Okay, right now I’m about to be very blunt about this particular survival melodrama. Shailene Woodley does a rather good job of portraying the main strong female lead of the real life Tami Oldham who still continues to sail up to this day. Her character has real brains and real guts because she seems to belong to the wild nature of the ocean and knows how to survive the real dangers of cyclonic hurricanes because it’s not at all easy to survive one. In fact she is the movie’s biggest asset. On a more so-so angle I couldn’t find anything spectacular about her romantic chemistry with Sam Claflin. What’s worse is that the dramatization of the story seems to focus too much on that. It seem that the rather far-fetched screenplay Kendall brothers and David Bransom wants the movie’s viewers to care about that particular romance but, with the heavy critical, analytical eye I’ve got I just couldn’t. 

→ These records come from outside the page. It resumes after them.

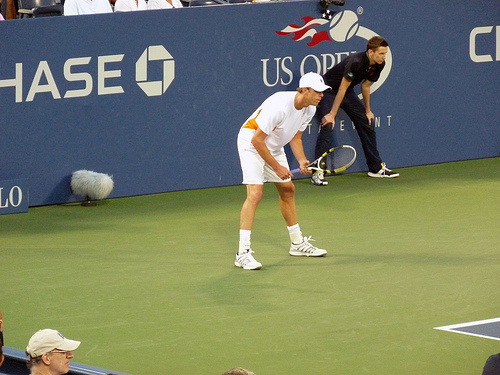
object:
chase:
[1, 43, 191, 105]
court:
[0, 153, 496, 369]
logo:
[259, 8, 395, 135]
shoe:
[289, 235, 328, 256]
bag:
[68, 169, 113, 206]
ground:
[419, 259, 481, 305]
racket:
[291, 145, 357, 174]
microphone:
[331, 49, 358, 89]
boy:
[309, 31, 404, 185]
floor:
[179, 270, 398, 348]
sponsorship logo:
[0, 41, 176, 102]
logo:
[133, 45, 177, 99]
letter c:
[467, 25, 492, 63]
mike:
[70, 168, 116, 207]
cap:
[300, 70, 331, 93]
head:
[363, 35, 386, 63]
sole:
[233, 260, 260, 271]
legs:
[239, 155, 266, 247]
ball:
[328, 11, 359, 44]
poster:
[0, 14, 500, 216]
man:
[233, 72, 327, 271]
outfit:
[236, 88, 317, 186]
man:
[24, 328, 82, 375]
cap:
[27, 328, 80, 358]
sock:
[238, 228, 251, 255]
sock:
[287, 224, 304, 243]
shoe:
[234, 250, 261, 270]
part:
[233, 289, 269, 310]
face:
[370, 47, 390, 66]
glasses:
[46, 347, 72, 357]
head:
[23, 325, 80, 373]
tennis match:
[2, 0, 499, 375]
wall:
[0, 0, 498, 207]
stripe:
[432, 313, 498, 348]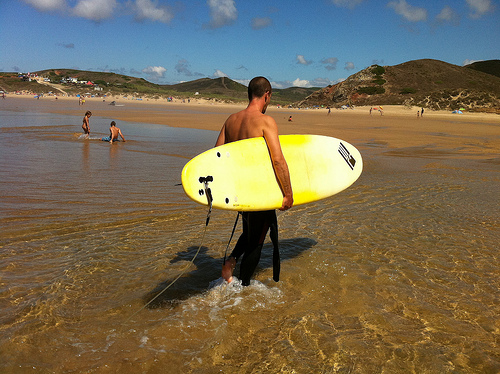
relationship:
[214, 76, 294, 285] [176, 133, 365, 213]
man has surfboard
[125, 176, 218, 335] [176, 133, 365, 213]
lanyard on surfboard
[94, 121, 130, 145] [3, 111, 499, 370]
person in water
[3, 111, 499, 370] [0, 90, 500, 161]
water by beach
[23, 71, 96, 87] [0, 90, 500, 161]
lot by beach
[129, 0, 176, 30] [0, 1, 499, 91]
cloud in sky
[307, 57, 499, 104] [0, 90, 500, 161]
hill by beach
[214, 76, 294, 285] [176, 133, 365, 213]
man carrying surfboard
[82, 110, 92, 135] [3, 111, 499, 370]
girl in water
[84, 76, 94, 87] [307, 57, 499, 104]
house by hill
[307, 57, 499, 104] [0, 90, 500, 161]
hill behind beach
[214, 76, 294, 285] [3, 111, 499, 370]
man in water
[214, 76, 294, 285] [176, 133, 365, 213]
man with a surfboard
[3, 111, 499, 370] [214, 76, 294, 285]
water by man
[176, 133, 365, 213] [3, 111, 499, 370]
surfboard by water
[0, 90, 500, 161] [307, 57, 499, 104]
beach by hill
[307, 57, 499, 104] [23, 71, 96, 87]
hill near lot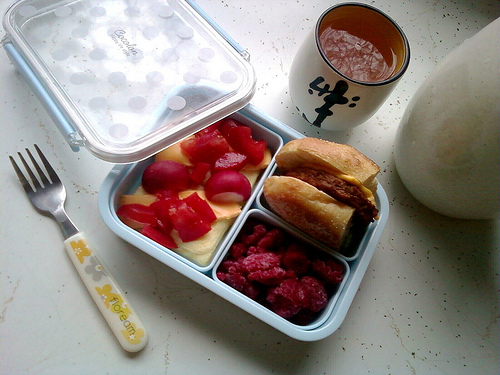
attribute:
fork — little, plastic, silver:
[8, 142, 148, 356]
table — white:
[3, 3, 496, 370]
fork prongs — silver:
[6, 142, 74, 240]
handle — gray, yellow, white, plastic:
[63, 232, 153, 358]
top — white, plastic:
[2, 0, 255, 166]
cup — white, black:
[288, 3, 412, 133]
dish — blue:
[91, 74, 390, 357]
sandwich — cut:
[260, 136, 382, 251]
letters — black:
[104, 24, 138, 60]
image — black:
[296, 71, 358, 132]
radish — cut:
[202, 167, 250, 206]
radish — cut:
[142, 160, 190, 195]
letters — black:
[111, 296, 138, 339]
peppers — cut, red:
[117, 116, 266, 251]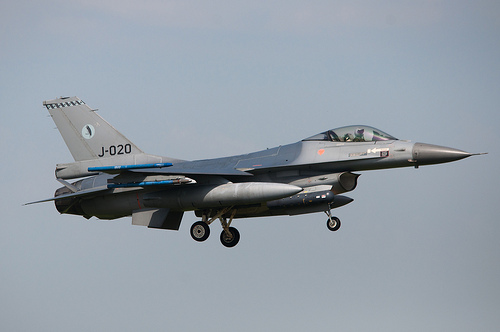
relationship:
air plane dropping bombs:
[21, 96, 488, 247] [135, 168, 205, 197]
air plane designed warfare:
[21, 96, 488, 247] [145, 147, 393, 238]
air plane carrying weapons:
[21, 96, 488, 247] [213, 179, 312, 216]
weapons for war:
[213, 179, 312, 216] [210, 172, 308, 208]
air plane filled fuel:
[21, 96, 488, 247] [137, 182, 347, 220]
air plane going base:
[21, 96, 488, 247] [356, 292, 448, 326]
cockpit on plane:
[325, 120, 394, 155] [79, 104, 355, 259]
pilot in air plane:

And the way the movie uses flashbacks after the movie opened where we see Ms. Woodley wake up in the hurricane aftermath is what really tones down the movie altogether. What’s more these flashbacks that concentrate on the romance between Woodley and Claflin are basically longer than the more compelling scenes where Woodley is lost at sea struggling to go on living. Another winning asset for this movie is actually Robert Richardson’s stunning cinematography that make the movie look like were actually exploring some pleasant paradise that reflects the pacific island’s demure nature. 
My overall feeling for this movie is that it might be one those crowd pleasing films that somehow do not give a satisfactory result with a story that could deserved to be told but with the way the movie dramatizes the romance between the characters by Shailene Woodley and Sam Clalflin it just doesn’t really do it for me.